Костюшко понял, что почтарь тяжело переживает позор раздела; он весь во власти своего горя и говорит о нем даже с незнакомым человеком, как больной говорит со всеми о своей болезни. Но горе почтаря обрадовало Костюшко: если первый поляк, которого он встретил на варшавской земле, так болезненно переживает несчастье своей родины, то этим несчастьям скоро наступит конец, ибо народ, осознавший свою болезнь, сумеет найти средство для ее лечения.

Все, о чем говорил почтарь, Костюшко знал уже в Париже, но для него, для Костюшки, новое заключалось в том, что его чаяния и его боль текут в русле народных чаяний и народной боли.

Бывало, в Париже, когда тревожные мысли о родине отгоняли сон, он мучился не только тем, что дела Польши плачевны, а больше оттого, что польский народ смирился, сжился со своим позором.
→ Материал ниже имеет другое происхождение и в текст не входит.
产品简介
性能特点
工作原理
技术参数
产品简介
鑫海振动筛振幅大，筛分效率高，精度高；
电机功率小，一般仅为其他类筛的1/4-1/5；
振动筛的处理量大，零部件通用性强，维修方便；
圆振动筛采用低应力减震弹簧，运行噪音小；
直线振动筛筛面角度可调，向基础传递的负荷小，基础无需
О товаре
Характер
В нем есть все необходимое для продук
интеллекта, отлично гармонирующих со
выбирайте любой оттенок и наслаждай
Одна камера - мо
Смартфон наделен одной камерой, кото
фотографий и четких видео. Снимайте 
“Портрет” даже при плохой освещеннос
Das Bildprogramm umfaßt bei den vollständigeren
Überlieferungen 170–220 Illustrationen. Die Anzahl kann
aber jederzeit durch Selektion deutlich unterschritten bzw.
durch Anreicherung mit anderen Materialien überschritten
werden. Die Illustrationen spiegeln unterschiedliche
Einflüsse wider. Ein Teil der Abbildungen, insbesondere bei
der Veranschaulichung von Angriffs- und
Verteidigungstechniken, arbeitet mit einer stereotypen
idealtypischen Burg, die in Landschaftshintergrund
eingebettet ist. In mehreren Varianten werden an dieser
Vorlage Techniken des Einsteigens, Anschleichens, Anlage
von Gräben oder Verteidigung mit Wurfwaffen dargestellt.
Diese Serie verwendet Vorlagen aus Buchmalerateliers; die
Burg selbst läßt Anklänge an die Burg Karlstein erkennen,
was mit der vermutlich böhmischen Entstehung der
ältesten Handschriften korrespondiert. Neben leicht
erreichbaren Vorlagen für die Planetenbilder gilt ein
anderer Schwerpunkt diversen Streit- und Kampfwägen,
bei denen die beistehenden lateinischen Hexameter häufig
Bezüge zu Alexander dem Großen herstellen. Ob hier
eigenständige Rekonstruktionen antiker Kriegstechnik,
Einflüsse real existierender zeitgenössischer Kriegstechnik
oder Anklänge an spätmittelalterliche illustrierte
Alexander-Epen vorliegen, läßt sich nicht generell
А тут, оказывается, народ не смирился — ему стыдно, ему больно, он говорит о своем горе.

— Пане добродею, — сказал Костюшко, желая хоть словом утишить горе горбуна, — Висла и та не течет прямо к морю, она петляет, выписывает зигзаги, а у Вышогрода она даже пытается повернуть вспять. Так и жизнь. Важно, чтобы народ видел свое море, стремился к нему.

— То Висла, пане ласкавый, она течет в одном русле, одним потоком, а у нас потоков много, и все они в разные стороны бегут.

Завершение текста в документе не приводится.